Науменко вяло дул в кружку с запашистым чаем. Дед Семён швыркал медленно, с протяжкой, получая от этого великое, неописуемое наслаждение.
- Добавить?
- Будет. И так весь влагой пропитался.
- Влага влаге рознь. От этой рассудка не теряют. Кто толк понимает, того за уши не оттянешь. Боярское питьё!
- Вода – она и есть вода.
- Не собирай никого-то! – обиделся старик его пренебрежительному тону. – Я воды сроду более стакану не пивал, а чаю полсамовара выдую – и хоть бы что.
- Убавь маленько!
- Давай кто кого перепьёт! – предложил старик.
- Давай, – опрометчиво согласился Науменко.
- Мотри, не оконфузься!
- а уж как-нибудь, – принимая чай, улыбнулся Науменко, предполагая, что сухонький дед Семён много не выпьет.

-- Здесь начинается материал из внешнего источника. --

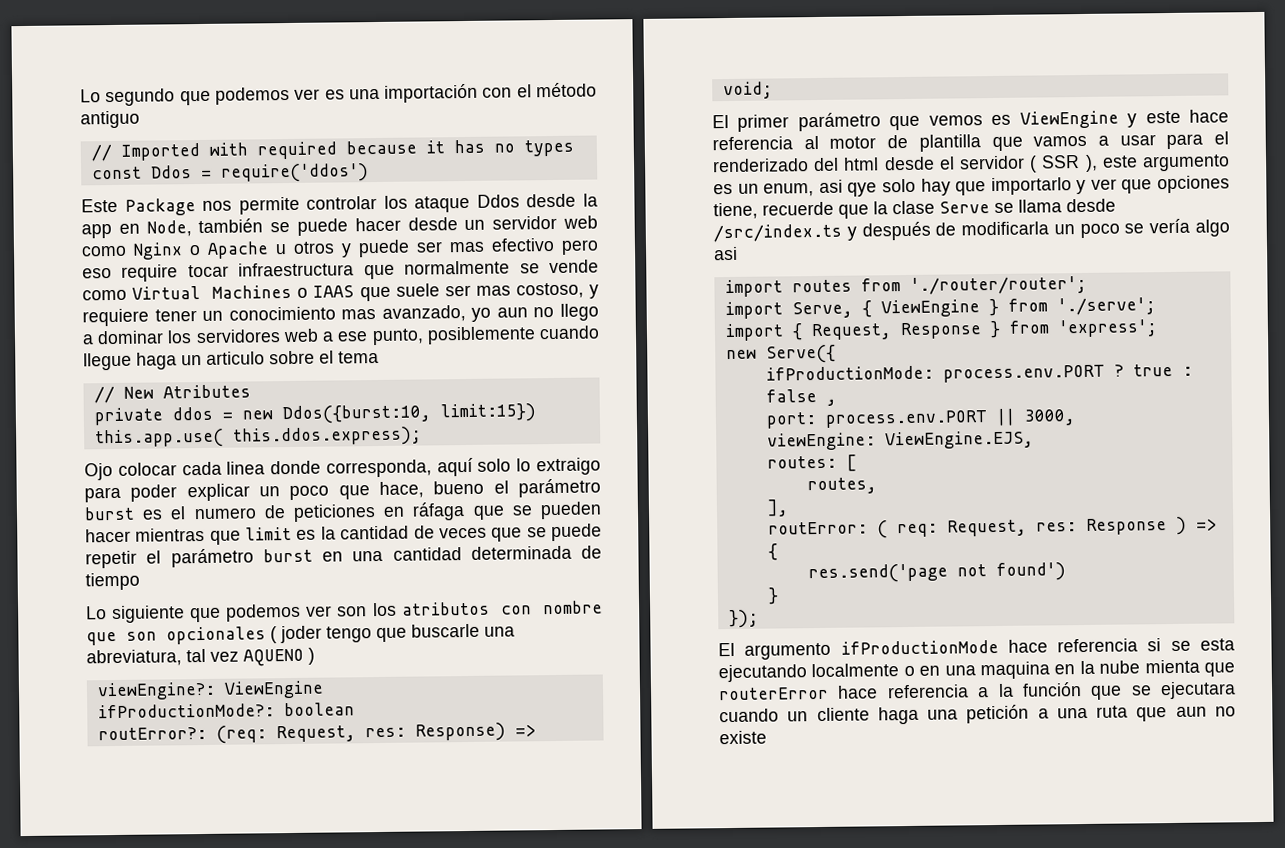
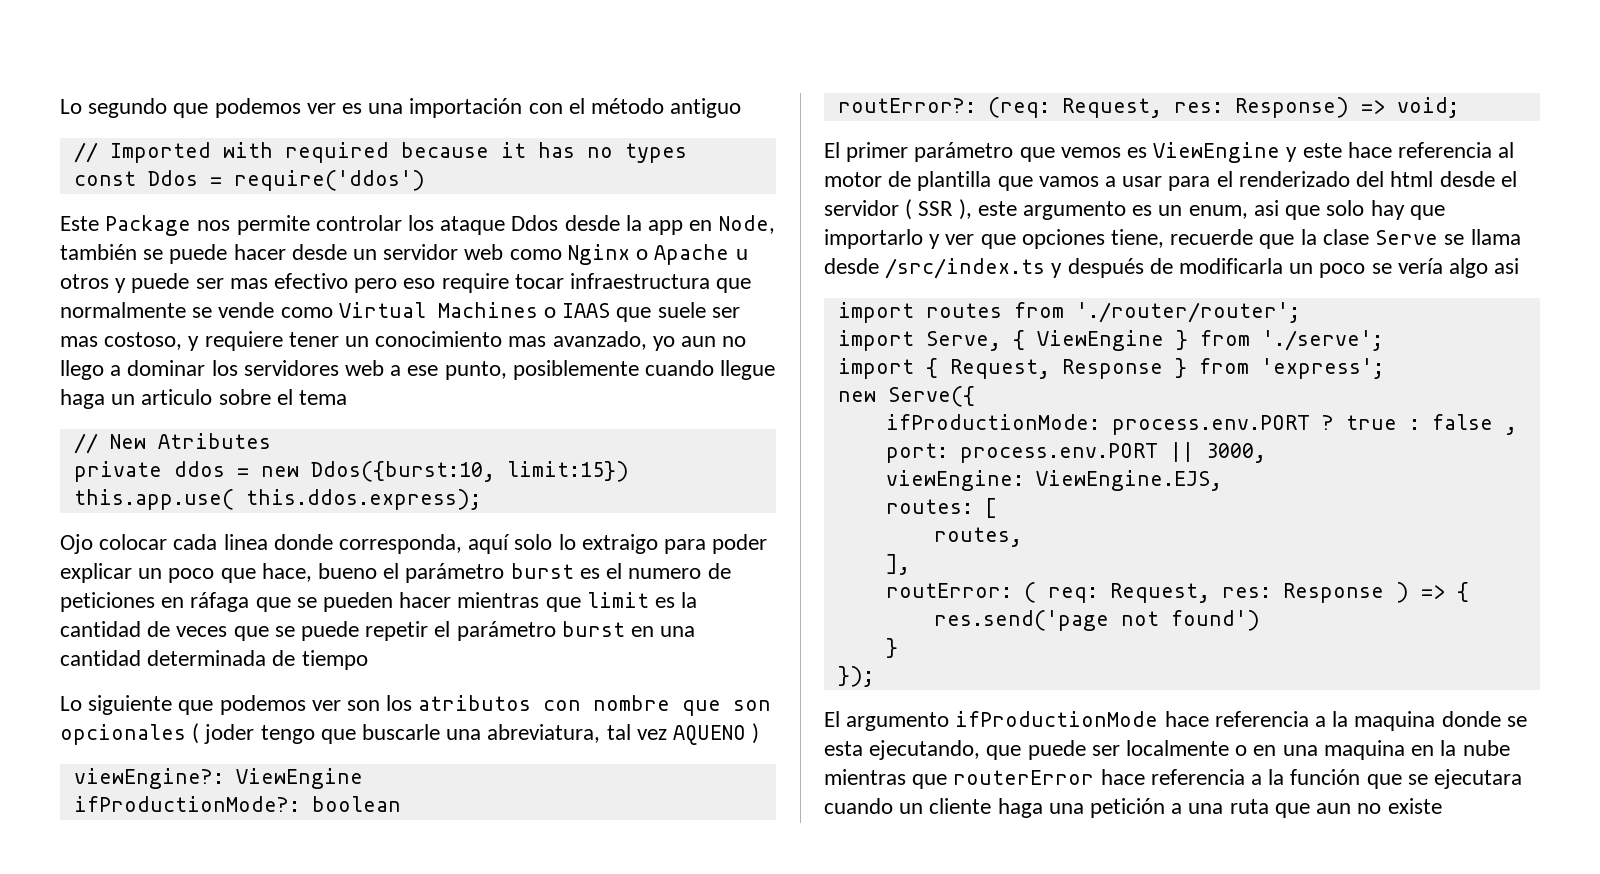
[847,182,878,197] qye -> [1285,205,1321,220] que
[1147,638,1235,652] [718,664,807,683] si se esta ejecutando -> [1315,711,1527,731] [824,740,1120,760] a la maquina donde se esta ejecutando, que puede ser
[1144,659,1200,674] mienta -> [824,769,906,785] mientras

К пятому стакану Науменко расстегнул ворот гимнастёрки, отпустил на две дырки ремень. Сидел распаренный, тяжело дуя на опротивевший чай. А дед всё так же протяжно швыркал, не меняясь в лице, как будто это был его первый заход.
- В силах? – налив по шестому, с ехидцей спросил старик.
- Давай, – не желая сдаваться, с решимостью самоубийцы пододвинул свой стакан Науменко, чувствуя животом, что отпущенный ремень опять стал тесен. А со лба, со щёк, с подбородка катился густой пот.
После восьмого стакана Науменко затосковал, начал глотать мелко, для вида, одними губами. А дед Семён тем временем осилил девятый, десятый, одиннадцатый стаканы. Перевалил за дюжину. И лишь на шестнадцатом пожаловался:
- Старею. Потеть начал. В восемьдесят годов любого перепивал. Тебя-то моя старуха покойница пересилила бы.
- Ну, это как сказать! – сердито буркнул Науменко. От резкого движения у самой пряжки по гнилому шву лопнул ремень.
- Прелый был, – посочувствовал дед Семён, выцеживая из самовара последние капли. – Надо жилкой перешивать, да в два ряда. А эти токо для господ офицеров годятся. У них брюхи тонки. Помню, был у нас батареец один. Вот кого брюхом-то господь сподобил! Бывало, велит на спор по чреву прикладом лупить. Бьют, а он хоть бы что... Крепка утроба была! Мужичья!..
- Я тоже не из дворян, – сбрасывая ремень, заметил Науменко.
- Из мужиков-то самые лютые дворяне выпекаются. Враз от земли отвыкают. Про одного сказывали: в город уехал... Домой возвернулся и всё выспрашивает: это что, да это как называется. Чисто всё перезабыл! Ладно, на грабельные зубья наступил! Как черенком его в лоб хлобыстнуло, сразу в грабли-мать завернул. Воротилась память...
- Чудак ты!
- Без этого век долгим покажется. Шуткой от горя спасаюсь. Помню, оторвало мне ногу... Жутко, а я говорю ребятам: «Это, мол, ничего. На сапоги расходов меньше...».
Науменко перевёл взгляд со старика на портрет. Даже тёмная старая фотография не могла притушить зубастую, зажигательную улыбку человека, изображённого на ней.